Another possibility is that you can validate the birth date when it is is changed and return a notification or dialog when the validation fails.

from dateutil.relativedelta import relativedelta
from odoo import api, fields, models

class ResPartner(models.Model):
    _inherit = "res.partner"

    birthdate = fields.Date("Birthdate")

    @api.onchange("birthdate")
    def onchange_birthdate(self):
    	if self.birthdate:
	        age = relativedelta(fields.Date.today(), self.birthdate).years
	        if age < 18:
	        	return {
	        		"warning": {
	        			"title": "Age Restriction",
	        			"message": "The partner should be 18 years or older!",
	        		}
	        	}

When the birth date is updated in the user interface this method is called. It validates the birth date and if the calculated age is less than 18, a dialog is displayed with a warning.

Warning dialog

Inside the decorator method, the self argument is a virtual record that contains all the values from the user interface. This allows you for example to compare the current value from the user interface with the stored value. Sometimes this can be helpful for logging changes, allowing to revert these changes.

@api.onchange("birthdate")
def onchange_birthdate(self):
    log = "Birth date updated from %s to %s" % (self._origin.birthdate, self.birthdate)
    self._message_log(body=log)

If the birth date is changed this change is logged inside the log note.


api.constrains

This decorator is used for model validation methods and these methods run whenever any of the mentioned fields are changed. These methods should only validate the data and raise an exception if a check fails. The decorator will only be triggered if the specified fields are included in a create or write call, or if they are present in the view.

from odoo import api, fields, models
from odoo.exceptions import ValidationError

class ResPartner(models.Model):
    _inherit = "res.partner"

    firstname = fields.Char("First name")
    lastname = fields.Char("Last name")

    @api.constrains("firstname", "lastname")
    def _check_name(self):
        for record in self:
            if not record.firstname or not record.lastname:
            	raise ValidationError("Both first name and last name must be specified")

When the first name or the second name is updated, this decorator makes sure that both the first name and the second name are not empty. In case one of them is empty, or both are, an exception is raised and the user gets an error message (similar as the warning raised above).

Note

This decorator only supports simple field names, dotted names (fields of relational fields e.g. category_id.name​) are not supported and will be ignored.

api.model

In some instances the decorator method should work on a model level rather than the record level, such as methods for creating records or performing model-wide tasks. Methods decorated with @api.model​ are not bound to any specific record. Instead, they operate at the model level. This means that they don't require a record to be called and don't have access to any record-specific data (like self.id​ or self.name​ in a recordset).
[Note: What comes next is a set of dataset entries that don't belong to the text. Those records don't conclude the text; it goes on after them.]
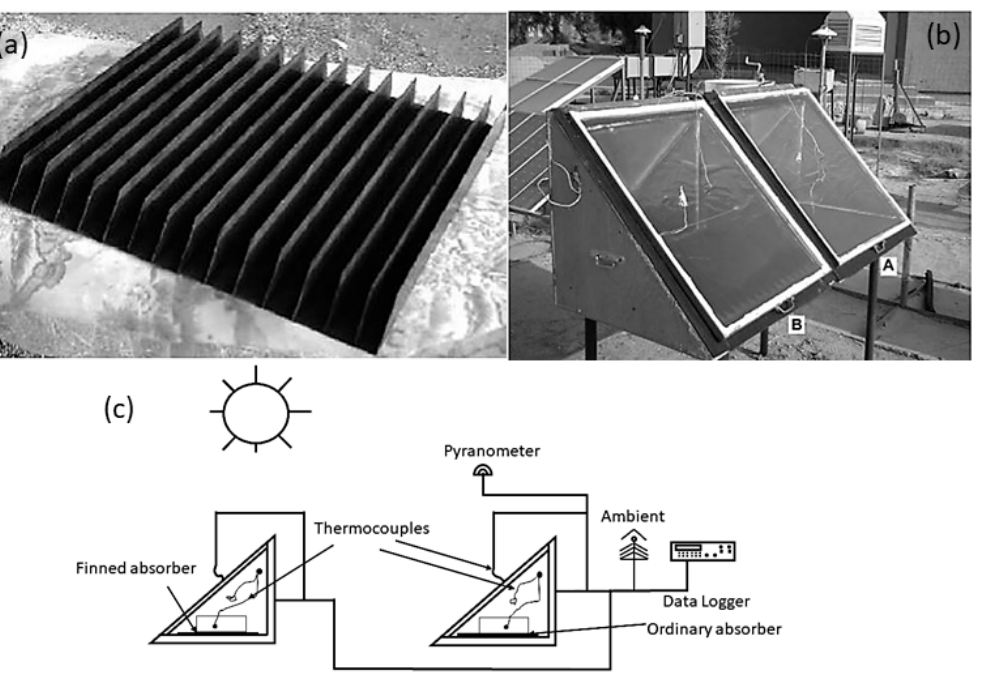
Figure 7. ( a ) Fins of the base plate of solar cooker; ( b ) Actual experiment set; ( c ) Schematic diagram of experiment. Reprinted/adapted with permission from Ref. [16], 2010, Elsevier.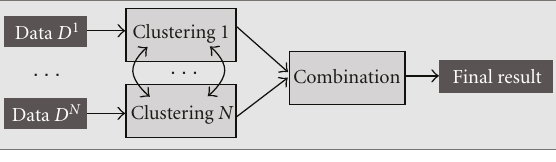
Figure 5: Di ff erent data fusion techniques.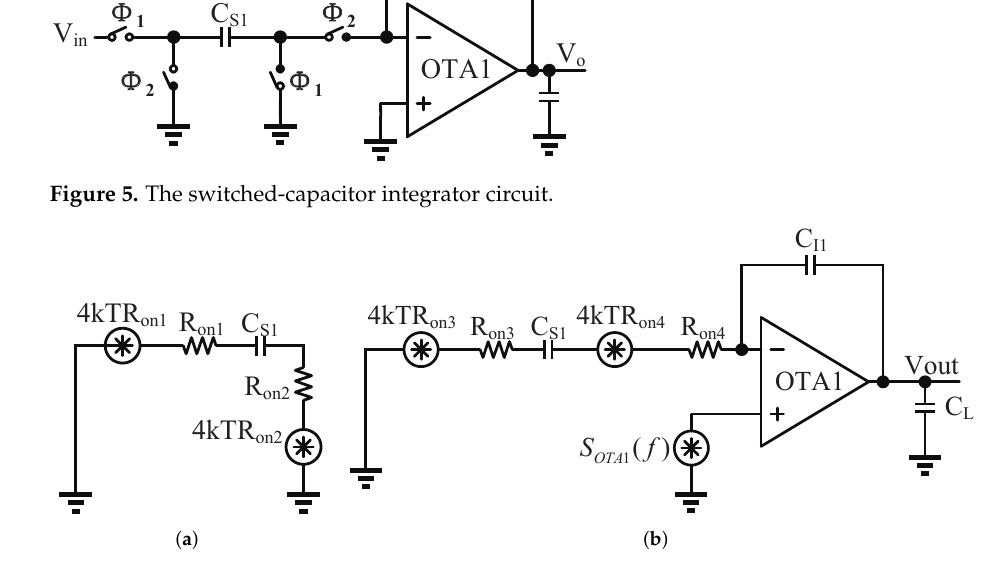
Figure 6. ( a ) Noise model of the sampling phase. ( b ) Noise model of the integrating phase. In the sampling phase ( Φ 1 is on, Φ 2 is off), to make the analysis more specific, the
They are typically used for operations that apply to the model as a whole or when you need to perform a task that doesn't involve manipulating or querying individual records.

from odoo import api, fields, models

class ResPartner(models.Model):
    _inherit = "res.partner"

    @api.model
    def count_all_partners(self):
        return self.search_count([])

The method performs a search on the res.partner​ model without any specific domain ([]​ meaning all records) and returns the count of all found records. Being a model-wide method, it can be invoked without the need to reference a specific partner record. For instance, you could call this method from any part of your Odoo code like this: self.env['res.partner'].count_all_partners()​.

Conclusion

You should now be able to use these essential tools, allowing you to create more effective Odoo modules. Although I did not explain all decorators, but these are by far the most used decorators in Odoo. Moreover, with the information provided here, it will be relatively straightforward to understand how to implement other Odoo method decorators.